Provided material:
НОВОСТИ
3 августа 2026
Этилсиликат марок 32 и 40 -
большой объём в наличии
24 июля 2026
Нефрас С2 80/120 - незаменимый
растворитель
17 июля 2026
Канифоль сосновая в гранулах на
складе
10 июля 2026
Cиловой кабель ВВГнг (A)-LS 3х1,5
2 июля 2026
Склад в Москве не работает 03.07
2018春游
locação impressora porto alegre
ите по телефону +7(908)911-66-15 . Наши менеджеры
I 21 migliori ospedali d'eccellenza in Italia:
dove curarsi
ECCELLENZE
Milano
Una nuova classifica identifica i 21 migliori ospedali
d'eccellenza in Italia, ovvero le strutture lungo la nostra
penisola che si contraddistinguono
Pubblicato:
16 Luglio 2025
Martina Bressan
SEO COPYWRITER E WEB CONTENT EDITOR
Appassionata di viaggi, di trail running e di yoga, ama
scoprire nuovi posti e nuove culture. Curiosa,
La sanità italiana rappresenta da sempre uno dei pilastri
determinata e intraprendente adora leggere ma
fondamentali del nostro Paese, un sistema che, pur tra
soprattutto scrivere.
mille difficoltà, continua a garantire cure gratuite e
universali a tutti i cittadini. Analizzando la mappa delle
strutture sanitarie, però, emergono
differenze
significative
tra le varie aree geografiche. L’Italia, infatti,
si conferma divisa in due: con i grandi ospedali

...

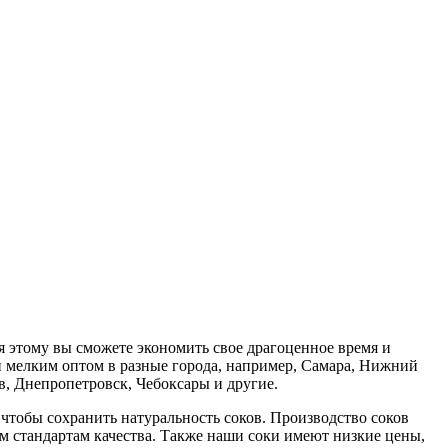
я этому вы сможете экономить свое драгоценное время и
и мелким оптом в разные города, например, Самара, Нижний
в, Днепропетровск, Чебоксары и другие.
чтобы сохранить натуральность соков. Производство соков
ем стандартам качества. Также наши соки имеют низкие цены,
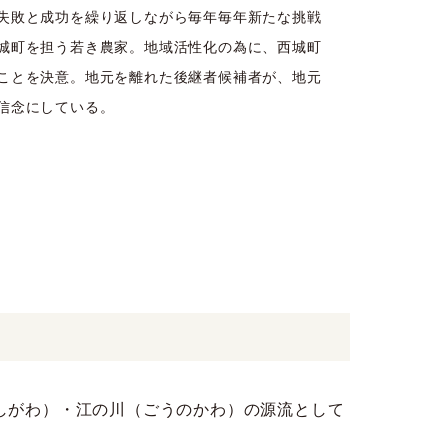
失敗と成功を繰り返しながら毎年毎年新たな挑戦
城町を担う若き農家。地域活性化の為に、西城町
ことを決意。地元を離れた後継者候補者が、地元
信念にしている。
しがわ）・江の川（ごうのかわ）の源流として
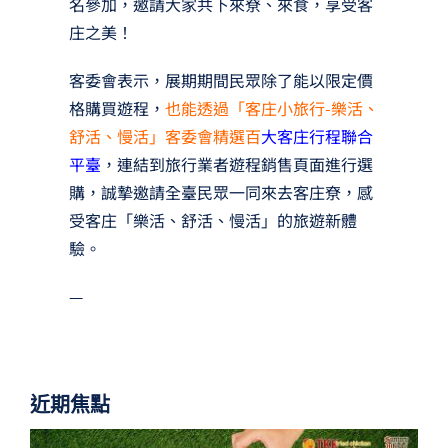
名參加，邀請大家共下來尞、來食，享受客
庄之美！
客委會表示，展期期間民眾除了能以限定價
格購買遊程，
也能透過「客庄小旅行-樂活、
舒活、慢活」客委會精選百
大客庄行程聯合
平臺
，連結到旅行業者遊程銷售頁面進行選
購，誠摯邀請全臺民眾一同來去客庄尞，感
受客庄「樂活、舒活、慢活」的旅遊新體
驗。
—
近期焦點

--

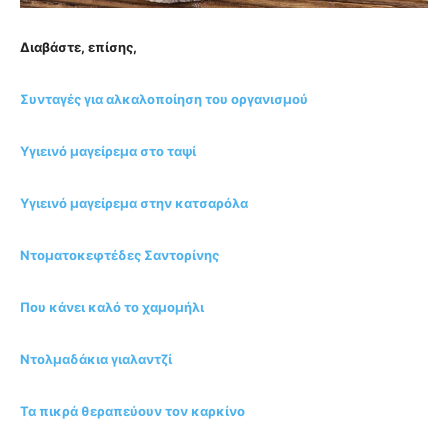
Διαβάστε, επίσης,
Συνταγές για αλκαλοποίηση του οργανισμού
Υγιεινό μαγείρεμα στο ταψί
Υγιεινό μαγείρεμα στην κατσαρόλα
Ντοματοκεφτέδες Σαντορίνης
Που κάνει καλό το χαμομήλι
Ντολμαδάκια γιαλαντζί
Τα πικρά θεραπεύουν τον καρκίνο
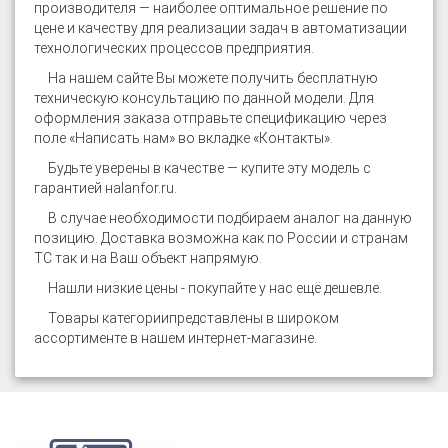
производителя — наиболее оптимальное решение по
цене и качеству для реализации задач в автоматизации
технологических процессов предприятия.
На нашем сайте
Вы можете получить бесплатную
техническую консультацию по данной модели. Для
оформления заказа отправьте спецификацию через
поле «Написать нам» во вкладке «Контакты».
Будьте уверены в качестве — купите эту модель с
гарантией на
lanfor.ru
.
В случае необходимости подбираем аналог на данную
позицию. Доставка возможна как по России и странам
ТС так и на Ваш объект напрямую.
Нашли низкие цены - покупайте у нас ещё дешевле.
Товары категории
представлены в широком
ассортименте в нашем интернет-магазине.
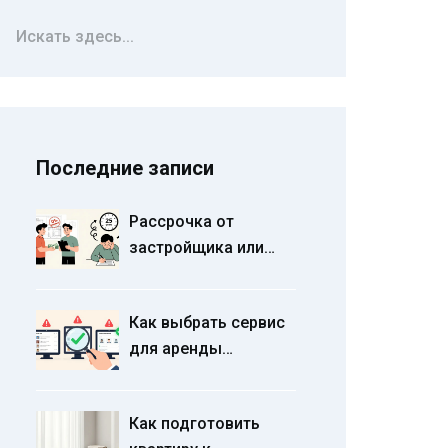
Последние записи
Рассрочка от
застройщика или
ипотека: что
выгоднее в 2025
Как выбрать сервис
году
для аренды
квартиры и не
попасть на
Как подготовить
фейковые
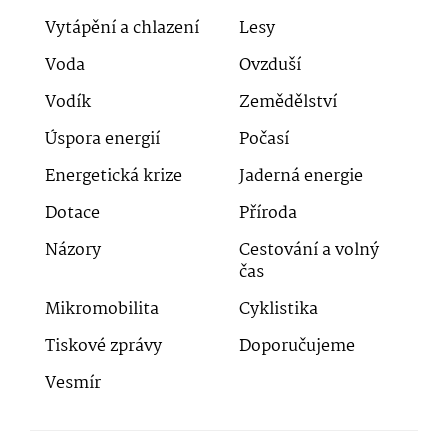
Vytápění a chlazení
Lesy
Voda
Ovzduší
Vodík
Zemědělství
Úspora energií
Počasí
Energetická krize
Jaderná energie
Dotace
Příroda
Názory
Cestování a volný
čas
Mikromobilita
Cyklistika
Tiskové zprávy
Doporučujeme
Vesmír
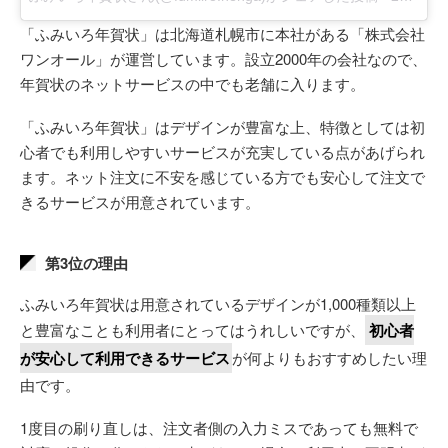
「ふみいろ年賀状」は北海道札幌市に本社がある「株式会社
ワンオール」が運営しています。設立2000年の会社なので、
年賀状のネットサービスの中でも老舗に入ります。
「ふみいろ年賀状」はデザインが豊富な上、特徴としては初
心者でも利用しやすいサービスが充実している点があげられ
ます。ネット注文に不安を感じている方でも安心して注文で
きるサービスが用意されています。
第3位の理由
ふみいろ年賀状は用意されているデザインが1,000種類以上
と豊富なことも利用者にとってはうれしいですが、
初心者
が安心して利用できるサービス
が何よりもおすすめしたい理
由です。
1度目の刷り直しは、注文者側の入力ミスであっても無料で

Task brief: Please show every line of the records that holds the word "цены".

Answer section:
ем стандартам качества. Также наши соки имеют низкие цены,
Нашли низкие цены - покупайте у нас ещё дешевле.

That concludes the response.